BEGIN

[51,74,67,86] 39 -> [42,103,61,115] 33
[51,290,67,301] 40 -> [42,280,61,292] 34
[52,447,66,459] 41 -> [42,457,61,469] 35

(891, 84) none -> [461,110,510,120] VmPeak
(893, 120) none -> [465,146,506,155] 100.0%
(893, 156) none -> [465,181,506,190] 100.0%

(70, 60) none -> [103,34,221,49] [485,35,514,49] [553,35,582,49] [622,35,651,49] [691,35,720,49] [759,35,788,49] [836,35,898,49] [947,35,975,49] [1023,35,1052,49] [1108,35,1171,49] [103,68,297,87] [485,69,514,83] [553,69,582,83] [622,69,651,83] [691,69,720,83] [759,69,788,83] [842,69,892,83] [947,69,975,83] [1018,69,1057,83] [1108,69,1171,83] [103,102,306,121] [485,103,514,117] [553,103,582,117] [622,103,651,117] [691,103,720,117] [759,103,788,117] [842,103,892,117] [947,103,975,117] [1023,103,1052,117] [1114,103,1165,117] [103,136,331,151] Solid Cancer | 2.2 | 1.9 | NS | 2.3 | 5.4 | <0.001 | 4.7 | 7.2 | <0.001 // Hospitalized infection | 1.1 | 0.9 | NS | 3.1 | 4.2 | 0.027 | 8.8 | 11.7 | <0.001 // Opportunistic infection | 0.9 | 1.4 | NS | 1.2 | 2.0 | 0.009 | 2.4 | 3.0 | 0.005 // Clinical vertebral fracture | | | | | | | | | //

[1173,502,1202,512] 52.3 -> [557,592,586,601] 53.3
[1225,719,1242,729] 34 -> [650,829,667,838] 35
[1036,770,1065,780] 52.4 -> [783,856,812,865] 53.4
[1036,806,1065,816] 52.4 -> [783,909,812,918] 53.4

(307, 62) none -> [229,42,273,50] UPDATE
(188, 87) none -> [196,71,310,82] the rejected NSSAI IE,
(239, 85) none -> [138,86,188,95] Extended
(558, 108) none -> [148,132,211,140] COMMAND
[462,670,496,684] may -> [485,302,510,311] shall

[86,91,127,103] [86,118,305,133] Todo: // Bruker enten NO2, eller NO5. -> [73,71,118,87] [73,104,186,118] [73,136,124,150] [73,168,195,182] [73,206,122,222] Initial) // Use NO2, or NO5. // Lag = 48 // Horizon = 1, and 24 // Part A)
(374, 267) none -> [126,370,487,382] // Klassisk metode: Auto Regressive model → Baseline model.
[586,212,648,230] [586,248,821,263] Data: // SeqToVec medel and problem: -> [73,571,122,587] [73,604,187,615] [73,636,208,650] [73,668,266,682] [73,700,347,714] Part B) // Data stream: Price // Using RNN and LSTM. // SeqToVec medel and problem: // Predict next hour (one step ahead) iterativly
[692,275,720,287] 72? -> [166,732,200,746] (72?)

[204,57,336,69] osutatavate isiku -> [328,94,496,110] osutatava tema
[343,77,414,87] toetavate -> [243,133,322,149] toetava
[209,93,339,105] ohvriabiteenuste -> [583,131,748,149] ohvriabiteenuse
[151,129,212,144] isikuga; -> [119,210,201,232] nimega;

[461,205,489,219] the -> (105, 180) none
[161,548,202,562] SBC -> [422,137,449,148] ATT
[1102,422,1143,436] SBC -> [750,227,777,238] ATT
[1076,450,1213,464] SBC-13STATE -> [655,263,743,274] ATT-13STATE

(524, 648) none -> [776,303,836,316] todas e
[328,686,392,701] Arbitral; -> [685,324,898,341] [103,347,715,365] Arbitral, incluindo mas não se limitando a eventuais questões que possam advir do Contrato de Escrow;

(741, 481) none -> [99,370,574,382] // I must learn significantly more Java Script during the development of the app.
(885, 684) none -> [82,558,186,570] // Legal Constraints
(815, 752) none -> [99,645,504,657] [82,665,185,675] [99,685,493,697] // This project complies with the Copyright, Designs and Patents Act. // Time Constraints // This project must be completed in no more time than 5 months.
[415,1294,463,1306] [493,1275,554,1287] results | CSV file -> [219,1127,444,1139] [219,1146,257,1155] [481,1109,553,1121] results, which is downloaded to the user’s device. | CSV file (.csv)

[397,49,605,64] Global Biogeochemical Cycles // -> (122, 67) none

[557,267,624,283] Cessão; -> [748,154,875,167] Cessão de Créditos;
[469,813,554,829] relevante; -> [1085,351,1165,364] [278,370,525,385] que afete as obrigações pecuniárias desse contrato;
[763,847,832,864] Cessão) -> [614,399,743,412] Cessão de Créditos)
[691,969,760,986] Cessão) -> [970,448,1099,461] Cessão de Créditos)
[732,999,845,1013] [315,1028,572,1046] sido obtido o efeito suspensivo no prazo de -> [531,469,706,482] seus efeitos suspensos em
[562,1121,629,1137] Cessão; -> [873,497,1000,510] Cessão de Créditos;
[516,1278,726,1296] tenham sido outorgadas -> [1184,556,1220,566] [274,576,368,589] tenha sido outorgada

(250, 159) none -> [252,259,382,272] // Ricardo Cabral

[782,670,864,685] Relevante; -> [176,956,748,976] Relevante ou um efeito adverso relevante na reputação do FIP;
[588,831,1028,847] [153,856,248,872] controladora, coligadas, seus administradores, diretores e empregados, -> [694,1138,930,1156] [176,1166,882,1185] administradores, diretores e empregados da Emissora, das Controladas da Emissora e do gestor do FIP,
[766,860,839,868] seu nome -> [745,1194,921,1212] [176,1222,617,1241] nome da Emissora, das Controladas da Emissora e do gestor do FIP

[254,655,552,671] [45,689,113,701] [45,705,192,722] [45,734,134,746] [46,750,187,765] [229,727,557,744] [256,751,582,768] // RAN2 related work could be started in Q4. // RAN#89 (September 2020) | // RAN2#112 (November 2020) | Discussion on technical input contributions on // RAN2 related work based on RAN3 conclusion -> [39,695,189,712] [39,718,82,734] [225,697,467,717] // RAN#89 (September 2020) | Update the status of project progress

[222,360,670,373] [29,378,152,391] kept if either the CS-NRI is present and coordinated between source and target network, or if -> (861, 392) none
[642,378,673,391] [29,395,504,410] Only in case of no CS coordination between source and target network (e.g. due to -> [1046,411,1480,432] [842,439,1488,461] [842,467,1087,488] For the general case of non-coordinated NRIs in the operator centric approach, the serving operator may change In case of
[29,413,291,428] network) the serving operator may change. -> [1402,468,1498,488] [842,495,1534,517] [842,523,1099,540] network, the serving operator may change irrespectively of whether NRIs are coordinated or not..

END

* _What the task requires_:
All lines of the entries above where "more" turns up should be reported.

* _Task solution_:
(741, 481) none -> [99,370,574,382] // I must learn significantly more Java Script during the development of the app.
(815, 752) none -> [99,645,504,657] [82,665,185,675] [99,685,493,697] // This project complies with the Copyright, Designs and Patents Act. // Time Constraints // This project must be completed in no more time than 5 months.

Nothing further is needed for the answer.